Dear Doctors: My husband slipped while out on his boat and cracked two ribs. He had a broken rib as a teenager (varsity football) and remembers having his chest wrapped, but that's not happening this time. Why not? He's in a lot of pain and it seems like wrapping could help.
Dear Reader: Although your husband is facing pain and discomfort as a result of the fall he took, those two cracked ribs are proof that the structures of his chest did their intended jobs and helped him escape a graver injury. We're specifically talking about the rib cage, which is an ingenious bit of architecture. It's light, airy and flexible, supports the upper body and allows for a wide range of motion. This includes the ability to take in and expel deep breaths. At the same time, the rib cage is highly effective at protecting important and vulnerable organs and anatomical structures, including the heart and the lungs.
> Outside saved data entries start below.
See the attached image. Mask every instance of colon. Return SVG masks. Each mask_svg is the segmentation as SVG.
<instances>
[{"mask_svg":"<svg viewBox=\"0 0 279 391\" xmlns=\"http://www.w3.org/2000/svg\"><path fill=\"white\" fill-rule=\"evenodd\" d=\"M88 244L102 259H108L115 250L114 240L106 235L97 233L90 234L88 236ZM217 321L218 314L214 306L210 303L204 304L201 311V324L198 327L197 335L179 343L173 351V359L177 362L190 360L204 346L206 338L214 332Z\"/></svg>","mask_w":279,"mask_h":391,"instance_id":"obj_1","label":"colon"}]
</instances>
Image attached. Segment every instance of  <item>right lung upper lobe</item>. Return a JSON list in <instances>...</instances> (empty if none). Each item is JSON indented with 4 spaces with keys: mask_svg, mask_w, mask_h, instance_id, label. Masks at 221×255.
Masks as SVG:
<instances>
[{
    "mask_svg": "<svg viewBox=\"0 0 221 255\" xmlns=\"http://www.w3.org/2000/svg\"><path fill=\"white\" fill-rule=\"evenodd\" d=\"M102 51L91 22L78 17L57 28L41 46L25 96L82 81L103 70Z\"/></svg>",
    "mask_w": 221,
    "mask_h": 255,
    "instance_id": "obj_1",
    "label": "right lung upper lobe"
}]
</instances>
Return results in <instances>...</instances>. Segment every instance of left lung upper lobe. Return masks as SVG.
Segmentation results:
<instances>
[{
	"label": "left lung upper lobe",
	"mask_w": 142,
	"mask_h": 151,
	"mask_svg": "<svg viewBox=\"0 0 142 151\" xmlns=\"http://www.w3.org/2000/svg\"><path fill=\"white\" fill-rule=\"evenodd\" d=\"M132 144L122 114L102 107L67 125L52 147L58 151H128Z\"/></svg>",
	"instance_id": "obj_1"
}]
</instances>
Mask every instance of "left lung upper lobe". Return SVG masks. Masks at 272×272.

Rib injuries typically fall into three categories: bruised, cracked and broken. They can also include damage to the muscles and cartilage, which are the soft tissues holding the whole structure together. Injuries to the ribs typically occur due to some type of blunt force to the chest, such as a car accident, a fall, being struck by an object or from a physical assault. It's less common, but possible, to injure your ribs while coughing. Ribs are most likely to break at their weakest point, which is the outer curve. Severe injuries can lead to a punctured lung, ruptured aorta or lacerations to the spleen, liver or kidneys -- each of which can be life-threatening.
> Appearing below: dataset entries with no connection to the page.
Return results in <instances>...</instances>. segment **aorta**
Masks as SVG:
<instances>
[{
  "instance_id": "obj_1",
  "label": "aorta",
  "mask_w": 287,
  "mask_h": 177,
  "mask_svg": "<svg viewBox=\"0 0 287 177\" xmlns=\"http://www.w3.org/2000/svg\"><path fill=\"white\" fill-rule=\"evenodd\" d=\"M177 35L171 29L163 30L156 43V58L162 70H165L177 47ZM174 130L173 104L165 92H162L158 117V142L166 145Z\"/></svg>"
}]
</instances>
As your husband has let you know, rib injuries can be extremely painful. In fact, pain at the injury site is the most common symptom. Additional symptoms include pain when flexing the rib cage, either by breathing or moving; muscle spasms; difficulty breathing; audible crunching sounds that arise from the injury site; and a visible change to the appearance of the chest. A rib injury diagnosis often begins with the patient detailing the incident that led to the symptoms. This is followed by a physical examination, and sometimes by a chest X-ray. Unlike the bones of the legs and arms, the anatomical structure of the ribs means it's not possible to immobilize them with a cast as they heal.
At one time, it was common to wrap the chest in an attempt to immobilize the damaged bones. However, this limits the person's ability to breathe deeply and freely, which can increase the risk of developing pneumonia. Instead, treatment is now focused on pain relief, reducing inflammation and rest. This includes the use of ice packs and pain meds (both prescription and over-the-counter), and the avoidance of activities that may stress the injured area.
Depending on the extent of the injury, it can take from six weeks to several months for rib damage to heal. For many patients, once the initial pain is under control, limiting activities to prevent re-injury often proves to be the toughest part of the treatment.